The elevator starts from rest at the first floor of the building and comes to a complete stop at the 6th floor. It can accelerate at 6 ft/s² and then decelerate at 2 ft/s² Determine the shortest time is takes to reach the 6th floor, which is 60 ft above the ground. Draw the v?t and s?t graphs for the motion of the elevator.

Answer 1

the elevator starts at rest, the initial velocity of the elevator is zero. U = 0.

maximum acceleration =a_max = 6 ft/sec².

maximum velocity = V = U+a_max t.

Maximum velocity = V_max = 0 + 6t = 6t₁

Minimum acceleration = a_min = 2 ft/sec²

When elevator come to rest, velocity is zero, V₃ = 0.

V₃ = V_max - a_min t₂

0 = V_max - 2t₂

V_max = 2t₂

we know Maximum velocity = V_max = 0 + 6t = 6t₁

we need a compromise between the maximum and minimum velocities.

6 t₁ = 2 t₂

t₁ = 0.33 t₂.

distance travelled through maximum acceleration = h.
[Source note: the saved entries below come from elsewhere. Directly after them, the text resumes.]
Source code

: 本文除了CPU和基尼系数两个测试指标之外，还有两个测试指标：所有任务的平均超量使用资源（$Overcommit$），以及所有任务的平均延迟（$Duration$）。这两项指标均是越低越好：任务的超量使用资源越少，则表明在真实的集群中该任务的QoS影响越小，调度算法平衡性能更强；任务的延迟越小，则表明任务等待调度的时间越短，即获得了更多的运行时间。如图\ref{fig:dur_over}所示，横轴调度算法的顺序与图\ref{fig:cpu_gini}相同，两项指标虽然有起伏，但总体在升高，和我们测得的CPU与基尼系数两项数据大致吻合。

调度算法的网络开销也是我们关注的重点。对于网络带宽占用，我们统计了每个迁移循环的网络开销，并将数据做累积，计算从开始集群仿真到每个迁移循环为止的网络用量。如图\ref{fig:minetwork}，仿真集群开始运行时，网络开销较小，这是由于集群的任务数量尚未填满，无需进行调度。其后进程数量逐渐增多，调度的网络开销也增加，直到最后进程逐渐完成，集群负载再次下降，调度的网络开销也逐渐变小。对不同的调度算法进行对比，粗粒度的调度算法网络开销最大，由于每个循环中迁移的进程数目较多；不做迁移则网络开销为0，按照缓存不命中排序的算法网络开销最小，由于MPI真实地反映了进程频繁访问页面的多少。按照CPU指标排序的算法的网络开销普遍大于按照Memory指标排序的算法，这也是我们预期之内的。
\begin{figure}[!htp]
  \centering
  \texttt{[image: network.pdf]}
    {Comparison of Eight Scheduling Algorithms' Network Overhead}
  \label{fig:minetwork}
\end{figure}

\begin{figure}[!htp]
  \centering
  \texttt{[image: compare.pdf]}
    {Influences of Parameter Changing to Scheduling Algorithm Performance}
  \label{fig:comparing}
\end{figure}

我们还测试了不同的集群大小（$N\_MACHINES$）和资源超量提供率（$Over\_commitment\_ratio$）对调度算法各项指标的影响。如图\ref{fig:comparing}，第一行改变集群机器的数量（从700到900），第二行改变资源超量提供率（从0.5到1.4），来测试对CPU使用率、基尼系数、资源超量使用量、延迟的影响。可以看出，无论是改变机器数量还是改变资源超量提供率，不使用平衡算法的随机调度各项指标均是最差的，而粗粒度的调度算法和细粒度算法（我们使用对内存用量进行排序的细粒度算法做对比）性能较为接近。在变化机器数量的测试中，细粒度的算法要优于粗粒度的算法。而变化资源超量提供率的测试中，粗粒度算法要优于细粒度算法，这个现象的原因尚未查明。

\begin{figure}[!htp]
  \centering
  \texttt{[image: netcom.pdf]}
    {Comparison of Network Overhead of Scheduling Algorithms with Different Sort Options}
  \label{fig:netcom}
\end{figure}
Distance travelled through minimum acceleration = 60-h.

From S= Ut+1/2 at² relation, for maximum aceleration,

h = 0 + (1/2) * 6 *t₁².

h = 3 t₁².

For minimum acceleration,

60-h = 0+ V_max t₂ - (1/2)*2*t₂².

From relation V² - U² = 2as,

V²_max = 0+2(6)(h-0)

V²_max = 12 h.

final velocity should be zero,

0 = V²_max +2*(-2)*(60-h)

V²max = 240-4h.

we already know

V²_max = 12 h.

By equating above two equations we get,

240-4h = 12 h,

Height h = 15 ft.

Distance covered with high acceleration = h = 15 ft.

We know V²_max = 12 h.

So V_max = (12*15)^0.5 = 13.41 ft/sec.

From V_max = 2t_2,

t₂ = 13.41 / 2 = 6.705 sec.

from t₁ = 0.33 t₂.

time t1 = 2.21 sec.

Shortest time = t1 + t2 = 2.21 + 6.705 = 8.91 sec.